Savor the Moment
Dear Simply Real Mom readers,
This post is brought to you by Stacey, mom of 17-year-old Rachel and 13-year-old Charlie. If you are the parent of small children, remember, these years are fleeting, so enjoy them while they last! I used to babysit Rachel and Charlie and I can tell you firsthand that the things that came out of these kids’ mouths were priceless!
My husband and I often joke that our daughter Rachel was born speaking in complete sentences. When she was a toddler, she chatted and questioned non-stop from the moment she bounced out of bed until the second she crashed at night. Occasionally, I was lucky enough to get her to go down for a brief nap—usually while in her car seat as we were driving around town—and those stolen minutes most likely preserved my sanity.
Now that Rachel’s 17, I’m positive she’s just as bubbly and verbose with her friends, but the most frequent forms of communication that her parents witness are smirks, grunts and eye rolls. On a recent evening, when I was particularly frustrated trying to decipher her silent moodiness, my husband grabbed a journal off my bookshelf, dusted it off and handed it to me. “Here, read this, and remember to be grateful.”
Like many other moms in the ’90s, I was a devoted Oprah fan, and the talk show host had millions of us scribbling our daily cherished moments in gratitude journals. What my husband remembered—and I had forgotten—was that many of my grateful entries were the surprising little quips Rachel said each day. Had I not been encouraged to capture them, these words would have been lost forever:
• Upon serving Rachel breakfast: “No Mommy, I said I wanted pink cake, not pancakes.”
• While in the backseat of the car, pretending and smacking her lips: “Yummy!
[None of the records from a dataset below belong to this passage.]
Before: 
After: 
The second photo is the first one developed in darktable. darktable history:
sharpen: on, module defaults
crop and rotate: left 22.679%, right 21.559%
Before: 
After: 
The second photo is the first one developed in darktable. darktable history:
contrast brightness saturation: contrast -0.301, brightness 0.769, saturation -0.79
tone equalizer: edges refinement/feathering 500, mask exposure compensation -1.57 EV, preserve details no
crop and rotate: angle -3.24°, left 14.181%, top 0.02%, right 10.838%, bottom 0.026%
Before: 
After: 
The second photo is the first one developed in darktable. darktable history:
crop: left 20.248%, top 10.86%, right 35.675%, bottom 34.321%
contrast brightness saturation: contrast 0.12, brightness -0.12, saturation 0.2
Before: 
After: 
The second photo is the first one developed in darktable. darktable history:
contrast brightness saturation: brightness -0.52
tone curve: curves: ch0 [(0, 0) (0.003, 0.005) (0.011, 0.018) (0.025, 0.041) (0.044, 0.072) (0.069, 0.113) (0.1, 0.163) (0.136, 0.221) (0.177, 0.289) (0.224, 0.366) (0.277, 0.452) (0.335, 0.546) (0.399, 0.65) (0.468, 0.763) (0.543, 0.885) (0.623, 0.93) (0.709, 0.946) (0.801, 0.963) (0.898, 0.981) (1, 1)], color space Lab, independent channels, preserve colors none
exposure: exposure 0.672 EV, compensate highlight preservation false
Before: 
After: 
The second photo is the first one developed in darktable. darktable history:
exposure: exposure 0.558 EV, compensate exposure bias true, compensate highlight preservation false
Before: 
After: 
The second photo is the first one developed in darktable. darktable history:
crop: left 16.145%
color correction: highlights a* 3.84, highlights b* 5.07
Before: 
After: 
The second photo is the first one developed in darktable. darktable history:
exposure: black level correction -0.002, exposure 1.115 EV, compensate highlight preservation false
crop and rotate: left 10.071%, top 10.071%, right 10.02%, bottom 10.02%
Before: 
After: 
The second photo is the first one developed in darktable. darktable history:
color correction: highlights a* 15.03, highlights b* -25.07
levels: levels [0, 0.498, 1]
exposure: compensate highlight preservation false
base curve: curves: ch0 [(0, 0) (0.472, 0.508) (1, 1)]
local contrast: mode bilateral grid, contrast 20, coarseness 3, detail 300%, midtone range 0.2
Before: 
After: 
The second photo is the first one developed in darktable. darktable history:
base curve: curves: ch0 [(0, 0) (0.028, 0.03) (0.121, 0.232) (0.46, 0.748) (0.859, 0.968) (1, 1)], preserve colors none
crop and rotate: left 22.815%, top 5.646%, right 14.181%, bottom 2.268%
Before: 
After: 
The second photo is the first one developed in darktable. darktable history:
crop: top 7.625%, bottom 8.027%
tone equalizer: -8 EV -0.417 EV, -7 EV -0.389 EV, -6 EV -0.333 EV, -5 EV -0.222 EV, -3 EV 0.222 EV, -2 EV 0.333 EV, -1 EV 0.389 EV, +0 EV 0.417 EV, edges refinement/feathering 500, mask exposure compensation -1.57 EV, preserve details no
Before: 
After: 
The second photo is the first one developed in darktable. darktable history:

I’m eating tacos!” (She was 2, and had never had tacos.)
• When she saw me coming out of the shower with a robe on and nothing underneath: “Mommy, you need a diaper on!”
• Waving at airplanes overhead when Dad’s on a business trip, “Hey, Daddy! Can you see me down here?”
• “Oh Mommy, you know you really can’t sing.”
• After waking up and discovering Dad had already left for work: “Did you remember to tell Daddy to drive carefully today?”
• In answer to an adult’s question, “I’m three, how old are you?”
• After being told her grandparents are coming for a visit: “I love ‘dem. They’re nice to me.”
• After bringing me her blankie and snuggling up next to me: “I’m so nice to you, Mommy.”
• After getting a new watercolor set: “Look, Mommy! Red is saying, ‘Paint me Rachel, paint me!’”
• After coming home from preschool: “Did you learn any French today? I did. I learned Bon Jour. Do you know what that means Mommy? I think it means 29.”
• After sitting on my lap: “Oh Mommy, you have some hair up your nose.” And, when asked if she thought she had some in her nose, too: “Oh no, not me, I just got some boogers.”
• “Mommy, now that I am 4, when am I going to get my boobies?”
• To her baby brother, who’s in diapers: “Well, hello Mr. Baggypants!”
• After being caught cutting her own hair: “I just wanted to look like a boy, you know, just like Mulan.”
• After seeing the Sears Tower in Chicago: “Oh man, I can’t believe my eyes! That’s the tallest building I ever sawed.”
• Sighing and hugging me at the end of the day: “Mommy, my friend.”
So, my words of advice to all you new frazzled moms out there. Buy a journal now, and the end of the day before you fall asleep, capture life’s daily soundbites. Before you know it, your house will be full of surly teens, and you’ll be so thankful you did.